### [WRITTEN TASK]
Please resume the story of the rainy walk up toward Tarlabaşı Boulevard, writing on from its last sentence.

My friend digs into his pocket for the keys as we walk out into the street, and the pouring rain.

I’m checking my pockets to see if I’ve remembered my phone. A friend is supposed to call in need of directions.

I look up.

Cian’s eyes are fixed at the door. My eyes move quickly towards what he is gazing at. A lump in the throat, my heart jumps.

But my fears are soon allayed; the kitten has emerged again. She sits in the doorway, in between the darkness and the light. She looks up at Cian – defiant.

Cian smiles, he feels her spirit, it’s contagious.

We make our way up the steep, meandering street. A fruit seller calls his prices in song. The beauty of the sound gently falls on us, like the rain.

People look up from their exchanges with fleeting smiles, but the drone of a police car soon breaks the mood.

Cian and I continue to climb the street up towards Tarlabaşı Boulevard. The road bends up under an overpass. A banner calling ‘Hayır!’ (No!) signed by the Resident Association of Beyoğlu is affixed to the bridge. A flutter of light from the sun pierces through the clouds, falls across the banner, and nods to the universe.

A moment of hope.

Cian and I exchange some money when we finally reach the top of the street, only to come back down again.

My hand is clenched on my phone inside my coat pocket. I want a picture of the banner, its mere presence is political, with each letter straining under the fragile hopefulness of millions across this country.

### [PROVIDED RECORDS]
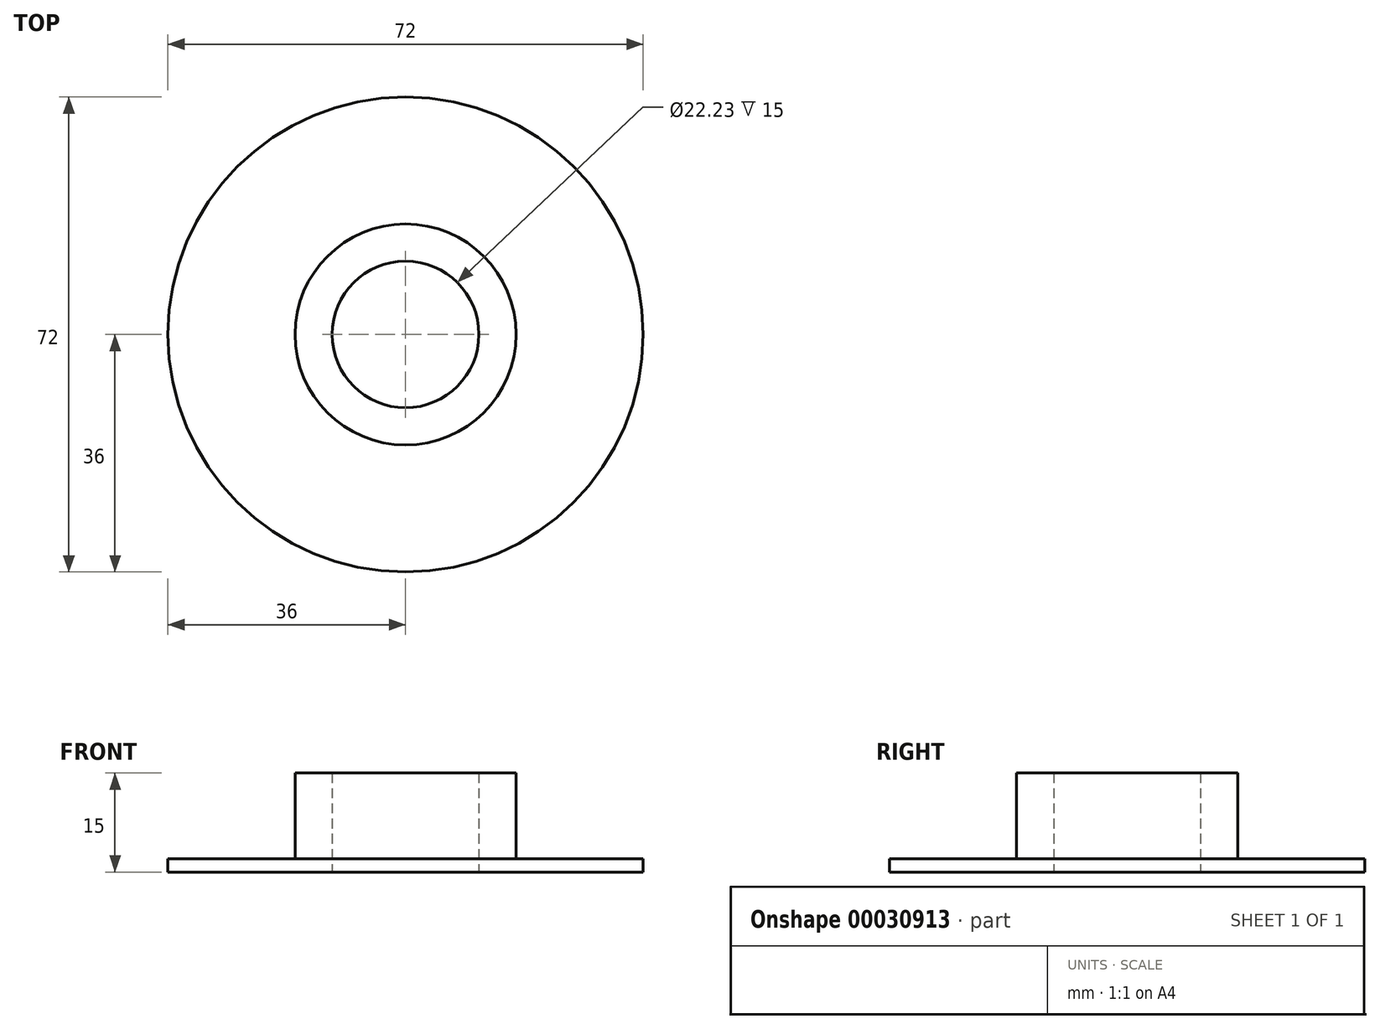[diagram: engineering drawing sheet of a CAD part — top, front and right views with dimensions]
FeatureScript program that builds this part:
annotation { "Feature Type Name" : "Feature", "Feature Type Description" : "" }
export const myFeature = defineFeature(function(context is Context, id is Id, definition is map)
    precondition{}
    {
        {
            var Q0;
            Q0=qCreatedBy(makeId("Top.planeOp"),FACE);
            var sketch = newSketch(context, id + "F0", { "sketchPlane" : qUnion([Q0])});
            skCircle(sketch, "E0", {"center": v(0, 0) * mm, "radius": 36 * mm});
            skCircle(sketch, "E1", {"center": v(0, 0) * mm, "radius": 16.75 * mm});
            skCircle(sketch, "E2", {"center": v(0, 0) * mm, "radius": 11.12 * mm});
            skSolve(sketch);
        }
        {
            var Q0;
            Q0=makeQuery(id+"F0.imprint","IMPRINT",FACE,{"disambiguationData":[TD([[makeQuery(id+"F0.imprint","IMPRINT",EDGE,{"derivedFrom":sQuery(id+"F0.wireOp",EDGE,"E1")}),1.0]])]});
            var sketch = newSketch(context, id + "F1", { "sketchPlane" : qUnion([Q0])});
            skSolve(sketch);
        }
        {
            var Q0;
            Q0 = qSketchRegion(id + "F1", true);
            var Q1;
            Q1=makeQuery(id+"F0.imprint","IMPRINT",FACE,{"disambiguationData":[TD([[makeQuery(id+"F0.imprint","IMPRINT",EDGE,{"derivedFrom":sQuery(id+"F0.wireOp",EDGE,"E0")}),1.0]])]});
            extrude(context, id + "F2", {"entities" : qUnion([Q0, Q1]), "depth" : 2 * mm});
        }
        {
            var Q0;
            Q0 = qSketchRegion(id + "F1", true);
            var Q1;
            Q1=makeQuery(id+"F1.imprint","IMPRINT",FACE,{"disambiguationData":[TD([[makeQuery(id+"F1.imprint","IMPRINT",EDGE,{"derivedFrom":makeQuery(id+"F0.imprint","IMPRINT",EDGE,{"derivedFrom":sQuery(id+"F0.wireOp",EDGE,"E1")})}),1.0]])]});
            extrude(context, id + "F3", {"entities" : qUnion([Q0, Q1]), "operationType" : NewBodyOperationType.ADD, "depth" : 15 * mm});
        }
    });
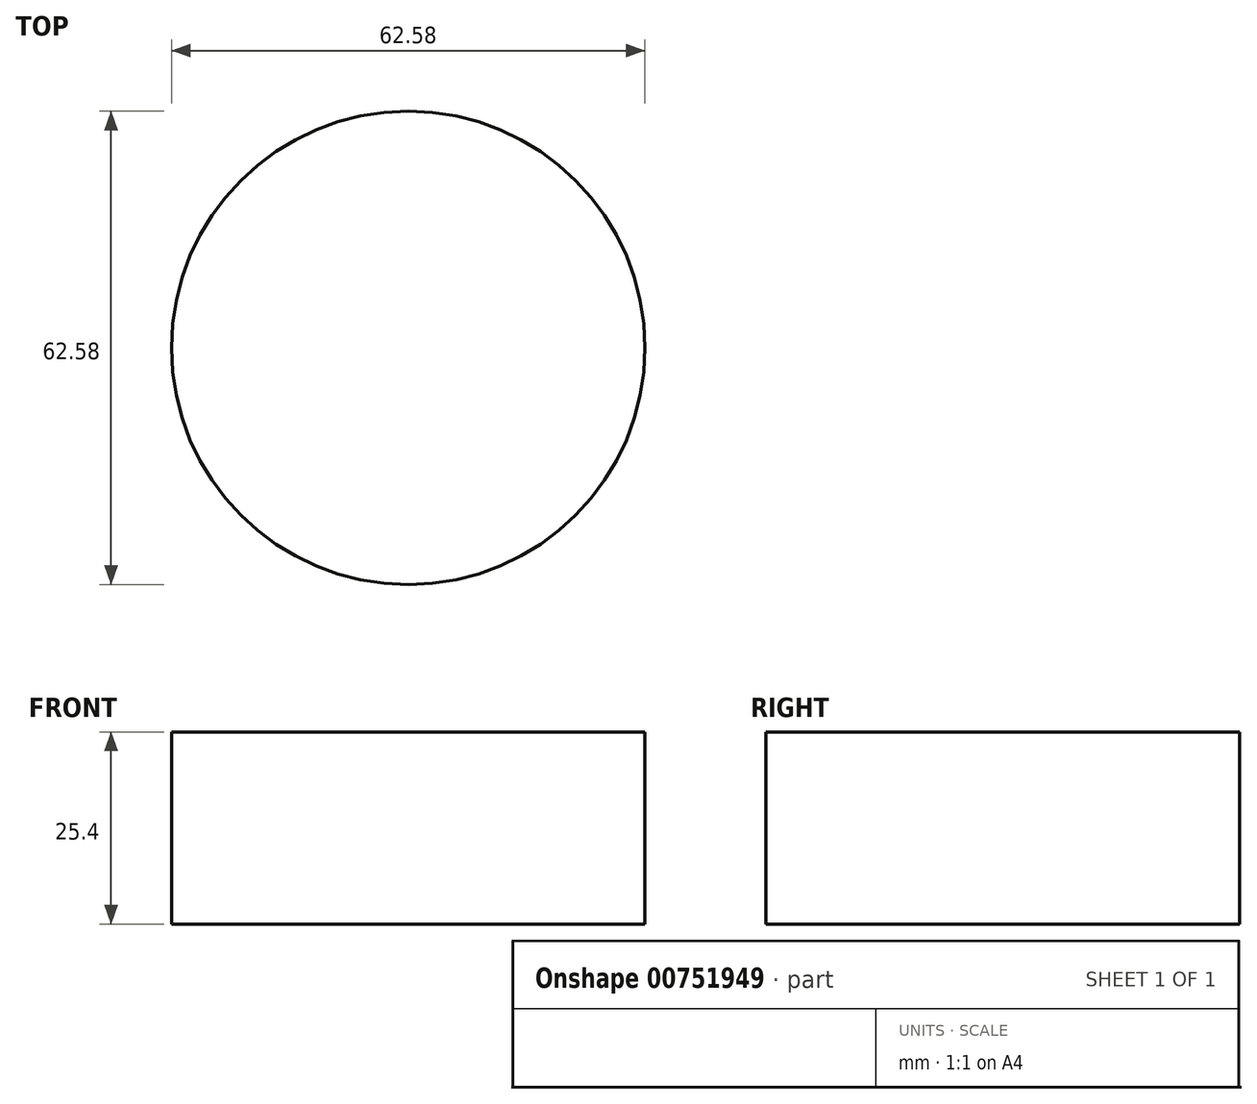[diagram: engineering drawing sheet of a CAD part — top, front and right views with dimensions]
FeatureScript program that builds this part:
annotation { "Feature Type Name" : "Feature", "Feature Type Description" : "" }
export const myFeature = defineFeature(function(context is Context, id is Id, definition is map)
    precondition{}
    {
        {
            var Q0;
            Q0=qCreatedBy(makeId("Top.planeOp"),FACE);
            var sketch = newSketch(context, id + "F0", { "sketchPlane" : qUnion([Q0])});
            skCircle(sketch, "E0", {"center": v(0, 0) * mm, "radius": 31.3 * mm});
            skSolve(sketch);
        }
        {
            var Q0;
            Q0 = qSketchRegion(id + "F0", true);
            extrude(context, id + "F1", {"entities" : qUnion([Q0]), "depth" : 25.4 * mm, "offsetDistance" : 25.4 * mm});
        }
    });
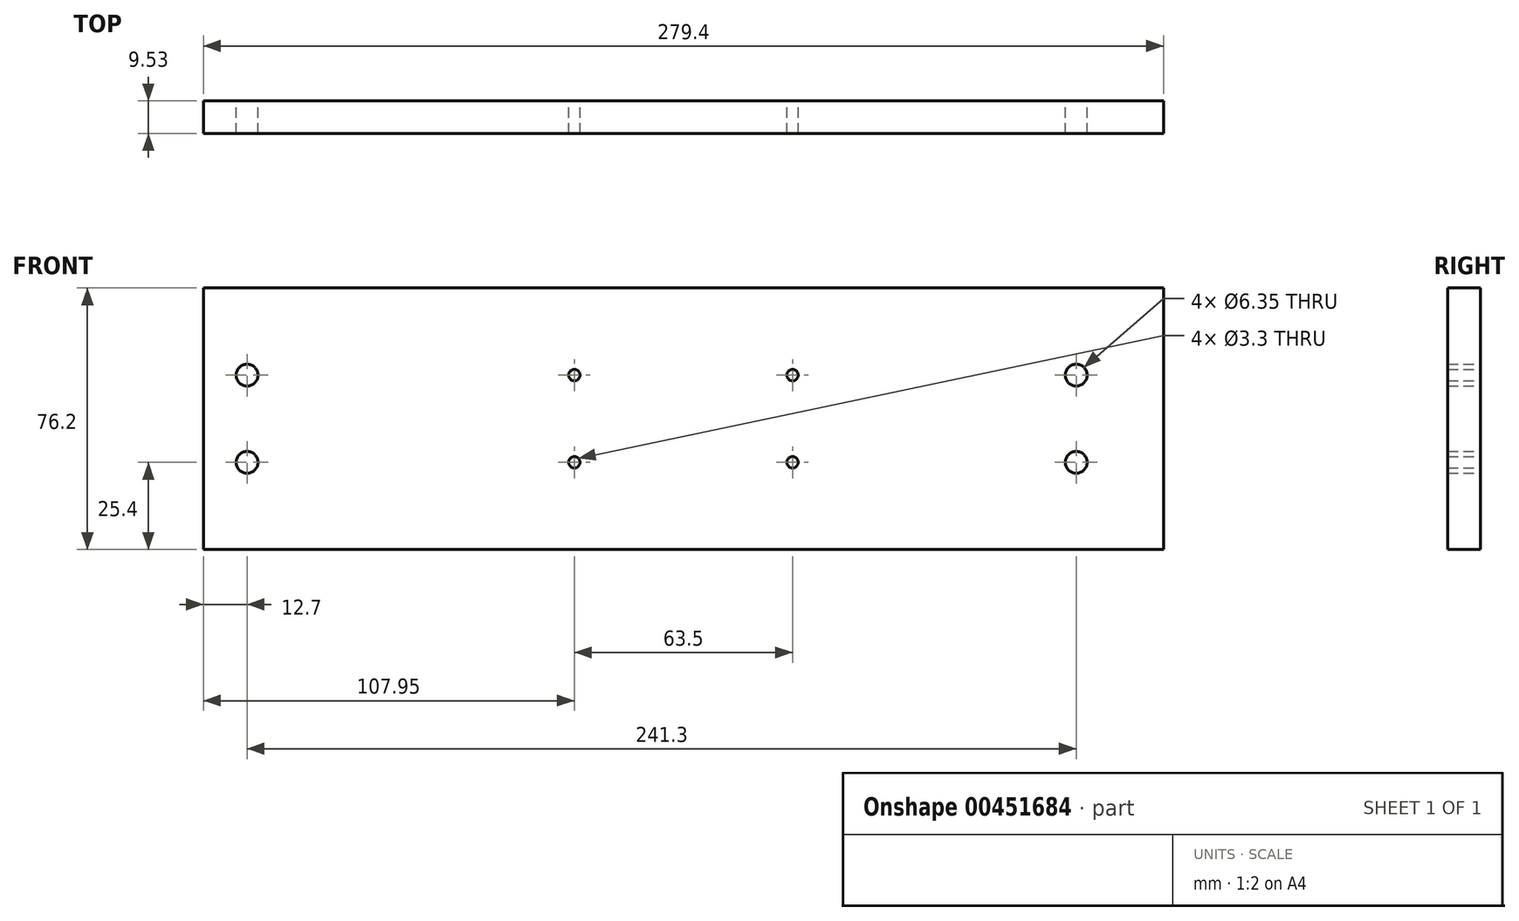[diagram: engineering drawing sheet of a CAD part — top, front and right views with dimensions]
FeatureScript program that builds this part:
annotation { "Feature Type Name" : "Feature", "Feature Type Description" : "" }
export const myFeature = defineFeature(function(context is Context, id is Id, definition is map)
    precondition{}
    {
        {
            var Q0;
            Q0=qCreatedBy(makeId("Front.planeOp"),FACE);
            var sketch = newSketch(context, id + "F0", { "sketchPlane" : qUnion([Q0])});
            skLineSegment(sketch, "E0.bottom", {"start": v(-139.7, 38.1) * mm, "end": v(139.7, 38.1) * mm});
            skLineSegment(sketch, "E0.left", {"start": v(-139.7, 38.1) * mm, "end": v(-139.7, 0) * mm});
            skLineSegment(sketch, "E0.right", {"start": v(139.7, 38.1) * mm, "end": v(139.7, 0) * mm});
            skCircle(sketch, "E1", {"center": v(-127, 12.7) * mm, "radius": 3.18 * mm});
            skCircle(sketch, "E2", {"center": v(-31.75, 12.7) * mm, "radius": 1.65 * mm});
            skCircle(sketch, "E3", {"center": v(31.75, 12.7) * mm, "radius": 1.65 * mm});
            skCircle(sketch, "E4", {"center": v(114.3, 12.7) * mm, "radius": 3.18 * mm});
            skCircle(sketch, "E5.MirrorC", {"center": v(114.3, -12.7) * mm, "radius": 3.18 * mm});
            skCircle(sketch, "E6.MirrorC", {"center": v(31.75, -12.7) * mm, "radius": 1.65 * mm});
            skCircle(sketch, "E7.MirrorC", {"center": v(-31.75, -12.7) * mm, "radius": 1.65 * mm});
            skCircle(sketch, "E8.MirrorC", {"center": v(-127, -12.7) * mm, "radius": 3.18 * mm});
            skLineSegment(sketch, "E9.MirrorCS", {"start": v(-139.7, -38.1) * mm, "end": v(139.7, -38.1) * mm});
            skLineSegment(sketch, "E10.MirrorCS", {"start": v(-139.7, -38.1) * mm, "end": v(-139.7, 0) * mm});
            skLineSegment(sketch, "E11.MirrorCS", {"start": v(139.7, -38.1) * mm, "end": v(139.7, 0) * mm});
            skSolve(sketch);
        }
        {
            var Q0;
            Q0 = qSketchRegion(id + "F0", true);
            extrude(context, id + "F1", {"entities" : qUnion([Q0]), "depth" : 9.52 * mm});
        }
    });
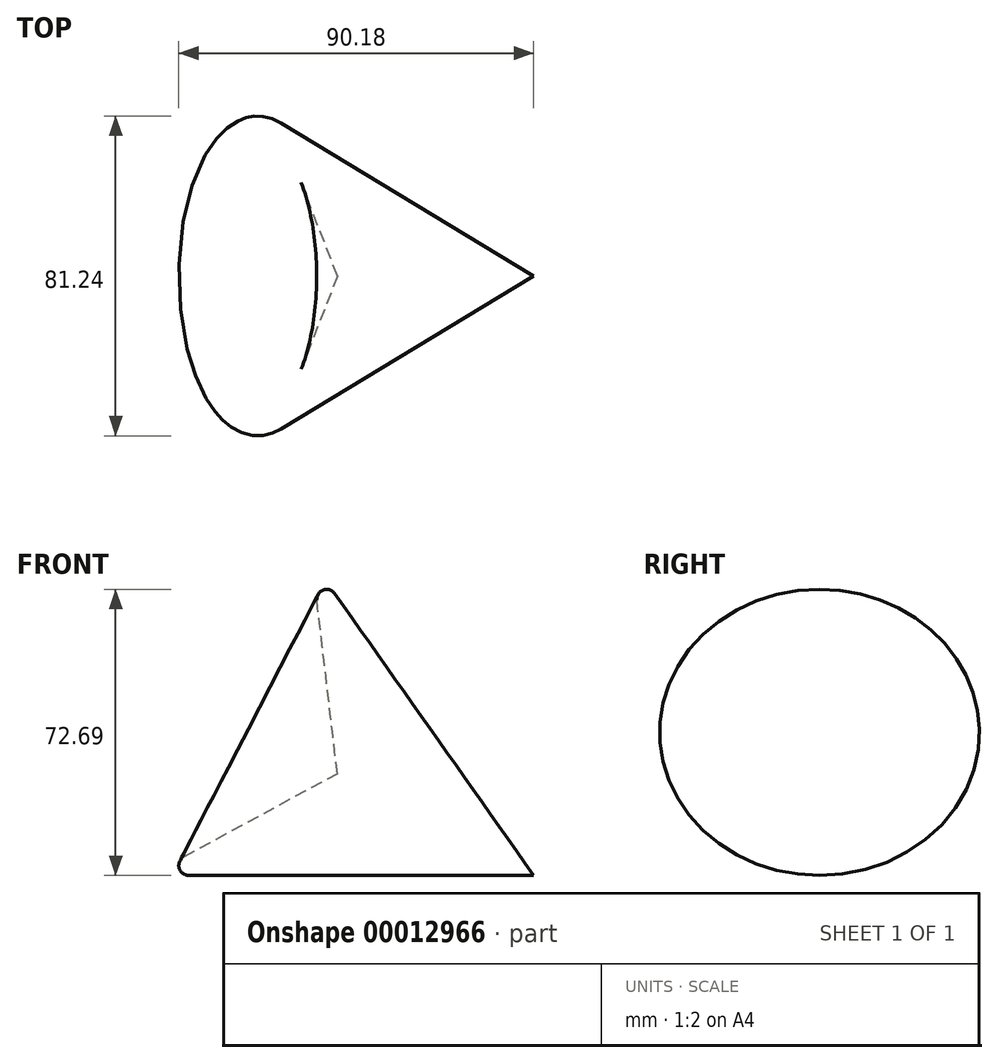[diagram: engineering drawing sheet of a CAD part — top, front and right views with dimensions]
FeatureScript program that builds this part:
annotation { "Feature Type Name" : "Feature", "Feature Type Description" : "" }
export const myFeature = defineFeature(function(context is Context, id is Id, definition is map)
    precondition{}
    {
        {
            var Q0;
            Q0=qCreatedBy(makeId("Front.planeOp"),FACE);
            var sketch = newSketch(context, id + "F0", { "sketchPlane" : qUnion([Q0])});
            skLineSegment(sketch, "E0", {"start": v(-47.67, 0) * mm, "end": v(49.87, 0) * mm});
            skLineSegment(sketch, "E1", {"start": v(49.87, 0) * mm, "end": v(0, 25.84) * mm});
            skLineSegment(sketch, "E2", {"start": v(0, 25.84) * mm, "end": v(-47.67, 0) * mm});
            skSolve(sketch);
        }
        {
            var Q0;
            Q0=makeQuery(id+"F0.imprint","IMPRINT",FACE,{"disambiguationData":[TD([[makeQuery(id+"F0.imprint","IMPRINT",EDGE,{"derivedFrom":sQuery(id+"F0.wireOp",EDGE,"E0")}),1.0]])]});
            var Q1;
            Q1=sQuery(id+"F0.wireOp",EDGE,"E1");
            revolve(context, id + "F1", {"entities" : qUnion([Q0]), "axis" : qUnion([Q1]), "revolveType" : RevolveType.FULL});
        }
        {
            var Q0;
            Q0=makeQuery(id+"F1.opRevolve","SWEPT_EDGE",EDGE,{"disambiguationData":[OSD([sQuery(id+"F0.wireOp",EDGE,"E0"),sQuery(id+"F0.wireOp",EDGE,"E2")])]});
            fillet(context, id + "F2", {"entities" : qUnion([Q0]), "radius" : 2.5 * mm, "tangentPropagation" : true, "allowEdgeOverflow" : false});
        }
    });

### [EXPECTED ANSWER]
Speaking to friends and comrades we agree that either vote – ‘evet’ (yes) or ‘hayır’ (no) will likely make for a similar outcome in Turkey’s constitutional referendum. Part of the aim of this referendum, like much of what Turkey’s AKP government is doing these days, is meant to further polarise society. Nonetheless, we agree it’s important to campaign for a ‘no’, and to continue to resist the brazen fascism of the AKP and Erdoğan. And, perhaps most importantly, to use the opportunity to build a strong, cross-ethnio-religious base, that might represent another Turkey, a democratic one.

A Turkey that does not yet exist, and may have never existed, especially for the Kurds and the Alawites–and they demand that peace will only come when and where there is justice.

A steep demand for a world at the mercy of so many forces intent on its destruction.

A few nights previous, after taking in our fill of Paddy’s Day in Istanbul (which was uncannily similar to Dublin city centre adorned with ‘foreigners’ in Viking crowns, guzzling green-dyed beer and singing (badly) to ‘whiskey in the jar’ for the thousandth time) we were stopped by a cop thinly veiled as a ‘drug dealer’.

The cop calls out, hoping to snare us in some shadowy deal. Cian clicks his tongue, a universal Middle East sound for ‘no’, but its (apparently) already too late–the drug dealer/cop has made up his mind about our intentions in Tarlabaşı.

As the police officer approaches us, he seems erratic, aggressive. I know the behavior, it reminds me of the kids in college who used to sell coke in the basement cafe of our university library, talking at us a mile a minute, combative, sparing with each word.

He begins to pat- down Cian, releasing each pocket of his jumper of its assorted contents: some change, a lighter, chapstick, some crumpled up receipts. The cop acts as if the items are baiting him, each presenting a further opportunity to intimidate us.

When he finally gets to Cian’s rolling tobacco, and insists on scrutinizing each strand, I lose my mind.

‘Why are you doing this?’ My voice is soft, but firm.

A challenge.

The words buzz in front of me like mosquitoes waiting to draw blood. I flinch, wishing I could simply roll the words back into my mouth as purposefully as they exited.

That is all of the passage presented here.